## Work item a:
Please list every public body or office named in the case summary, including any in its heading.

## Extract to read:
==============================

M. Ismail Faruqui Etc, Mohd.
Vs
Union of India and Others
This case has been iconic as its hearing went on for 70 years. Then it was finally decided on 9th November 2019, after a 40 daylong hearing. This is the second longest case hearing after the Kesavananda Bharati case.
The Supreme Court here unanimously held that the entire disputed land of 2.77 acres in Ayodhya should be handed over for the construction of Ram Mandir. It also allotted a plot of 5 acres to the Sunni Waqf Board for the construction of the mosque alternately by using its power under article 142.
According to article 142:-
(1) The Supreme Court in the exercise of its jurisdiction may pass such decree or make such order as is necessary for doing complete justice in any cause or matter pending before it, and any decree so passed or order so made shall be enforceable throughout the territory of India in such manner as may be prescribed by or under any law made by Parliament and, until provision in that behalf is so made, in such manner as the President may by order1 prescribe.

==============================

## Task data:
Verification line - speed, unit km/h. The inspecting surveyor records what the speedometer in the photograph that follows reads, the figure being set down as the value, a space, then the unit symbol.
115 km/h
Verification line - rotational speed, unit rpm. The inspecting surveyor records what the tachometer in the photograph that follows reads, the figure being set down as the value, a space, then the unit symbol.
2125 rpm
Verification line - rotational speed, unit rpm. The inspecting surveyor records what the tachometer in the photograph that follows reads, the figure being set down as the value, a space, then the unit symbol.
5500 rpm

==============================

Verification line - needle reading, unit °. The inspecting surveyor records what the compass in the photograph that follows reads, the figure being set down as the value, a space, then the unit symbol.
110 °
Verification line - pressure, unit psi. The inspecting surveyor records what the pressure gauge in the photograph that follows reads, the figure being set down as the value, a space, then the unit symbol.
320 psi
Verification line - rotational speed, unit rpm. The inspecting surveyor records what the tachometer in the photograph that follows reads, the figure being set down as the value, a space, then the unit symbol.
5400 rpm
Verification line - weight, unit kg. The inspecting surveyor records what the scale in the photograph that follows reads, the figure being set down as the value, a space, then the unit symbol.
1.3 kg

==============================

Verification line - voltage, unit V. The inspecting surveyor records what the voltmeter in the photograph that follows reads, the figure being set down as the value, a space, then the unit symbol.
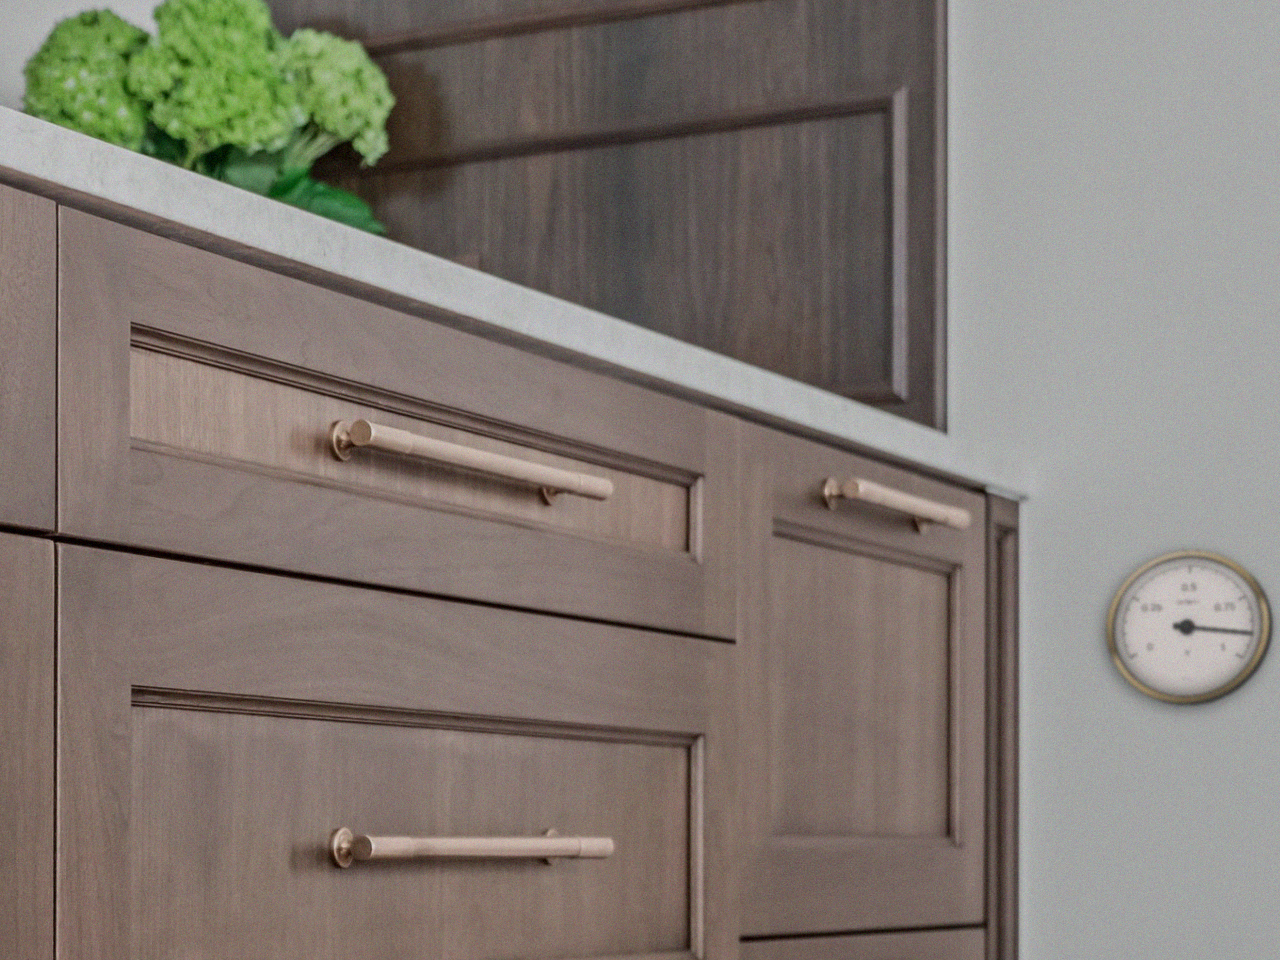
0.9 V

==============================

## Work item b:
Find each line in the entries that contains the word "voltmeter", and copy those lines.

## Result a:
Union of India; Supreme Court; Sunni Waqf Board; Parliament; President

## Result b:
Verification line - voltage, unit V. The inspecting surveyor records what the voltmeter in the photograph that follows reads, the figure being set down as the value, a space, then the unit symbol.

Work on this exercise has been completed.